Hal yang menarik adalah mayoritas muslim dan muslimah Indonesia terindikasi memilih memandang Islam dan melaksanakan kewajiban-kewajiban dalam Islam sebagai ranah pribadi. Keengganan mayoritas pemeluk Islam membawa Islam ke ranah politik dan pemerintahan terlihat dari gagalnya berbagai usaha dalam pemilu dan gagalnya usaha menerapkan standar religius dalam institusi-institusi pemerintahan secara mayoritas. Dalam konteks pemilu, suara mayoritas sebenarnya pernah diraih partai-partai berbasis Islam pada 1955. Tetapi karakter tidak solid dan konflik internal menyebabkan perolehan tersebut tidak dapat dioptimalkan.
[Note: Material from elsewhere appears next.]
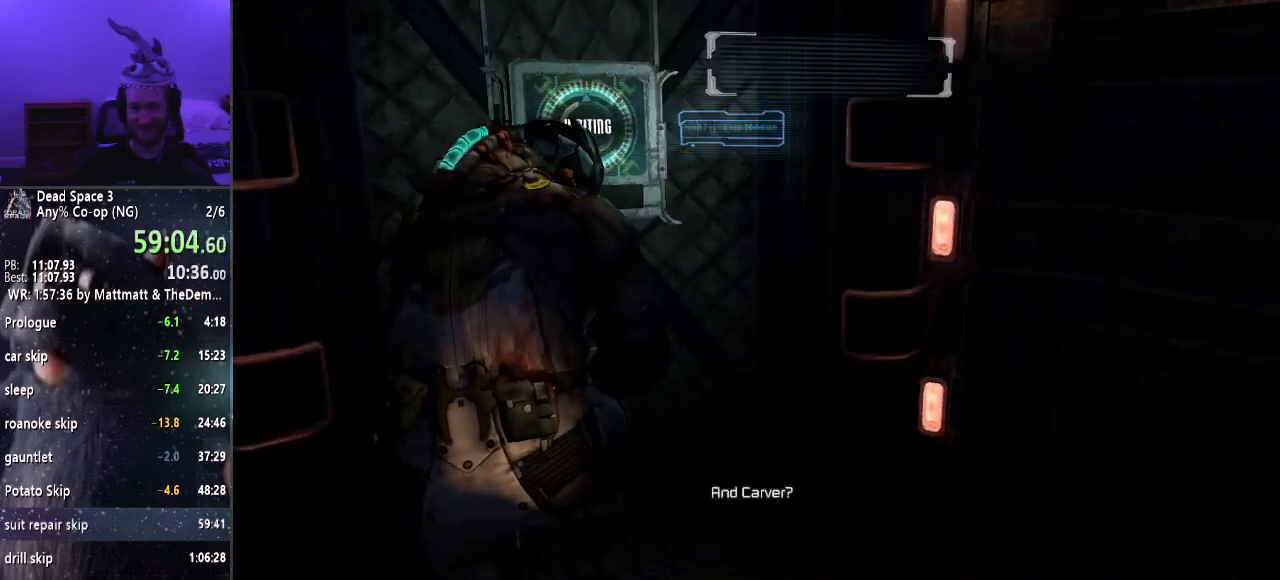
{"keys": ["w"], "mouse": [], "events": []}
Dalam pemilu terakhir di tahun 2014, persentase populasi pemberi suara sah yang mendukung partai dengan warna Islam yang kuat pun hanya sekitar 31.41 persen (PPP, PKB, PKS, PAN, PBB), sebuah penurunan persentase sangat signifikan saat dibandingkan dengan pemilu 1955 yang mencapai sekitar 55 persen (Masyumi dan NU) – dengan catatan pemilu 1955 memiliki cakupan sangat terbatas dibandingkan dengan Pemilu 2014. Persentase 2014 juga secara signifikan berada di bawah persentase penduduk Indonesia yang mayoritas beragama Islam.
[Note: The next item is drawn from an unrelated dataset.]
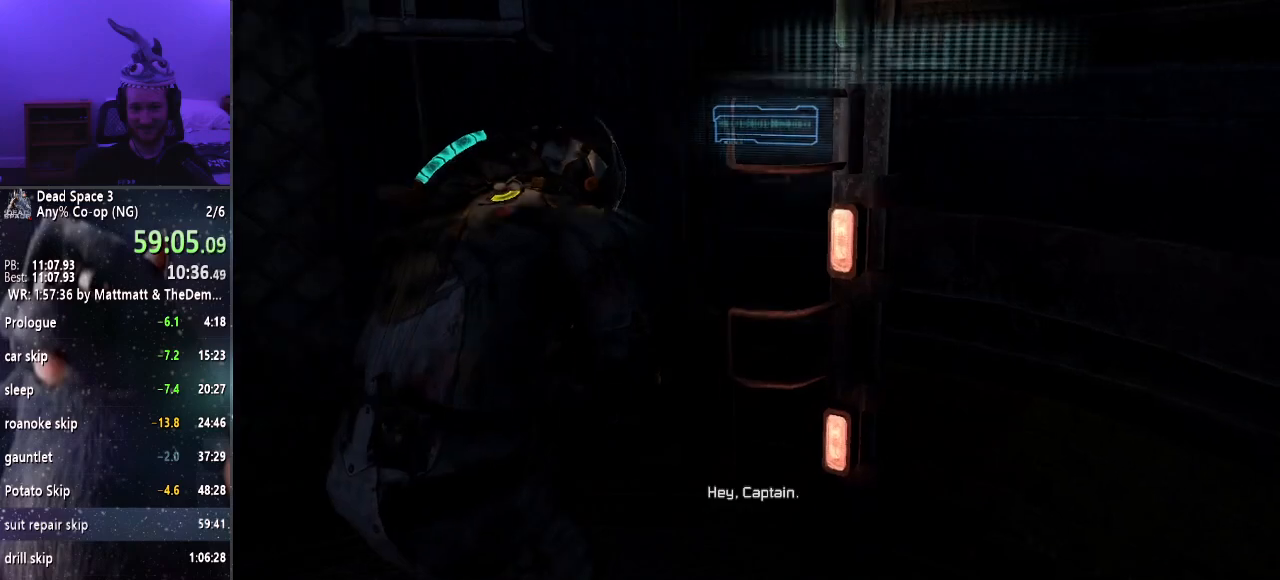
{"keys": ["shift", "w"], "mouse": [], "events": [[250, "shift", "down"]]}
Saat dibandingkan dengan tahun 2009 dengan perolehan sekitar 27,51 persen (PKS, PKB, PPP, PBB, PAN, PKNU, PPNUI) dan tahun 2004 dengan raihan sekitar 36.91 persen (PKB, PPP, PKS, PBB, PAN, PPNUI), perolehan angka tersebut tetap menggambarkan bahwa keterlibatan pergerakan berbasis Islam dalam politik mendapat tempat yang kecil dalam benak masyarakat Indonesia yang mayoritas beragama Islam.
(Andika Priyandana; dari berbagai sumber)
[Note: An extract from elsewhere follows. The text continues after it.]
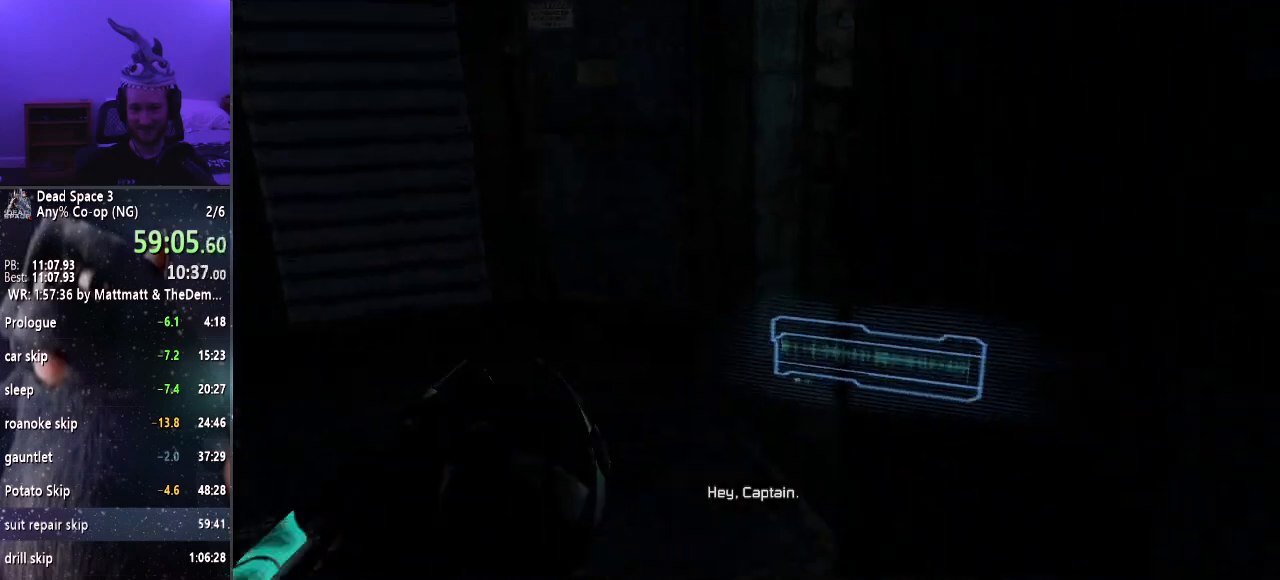
{"keys": ["shift", "w"], "mouse": [], "events": []}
Catatan: Versi tersunting artikel ini telah dimuat di Majalah Marketing edisi Januari 2016
Suntingan 22.04.2019: Selain suntingan minor, PAN akhirnya dimasukkan sebagai parpol Islam setelah sebelumnya para pendiri dan mantan ketua umum menyatakan bahwa PAN adalah parpol nasionalis terbuka.
Betul, jaman sekarang hijabers sudah keren2 dan modis loh *saya salah satunya #plak
terima kasih share infonya!
Saya agak sangsi dari segi etika sosial. Cinta karena budaya dan cinta karena tren beda lho.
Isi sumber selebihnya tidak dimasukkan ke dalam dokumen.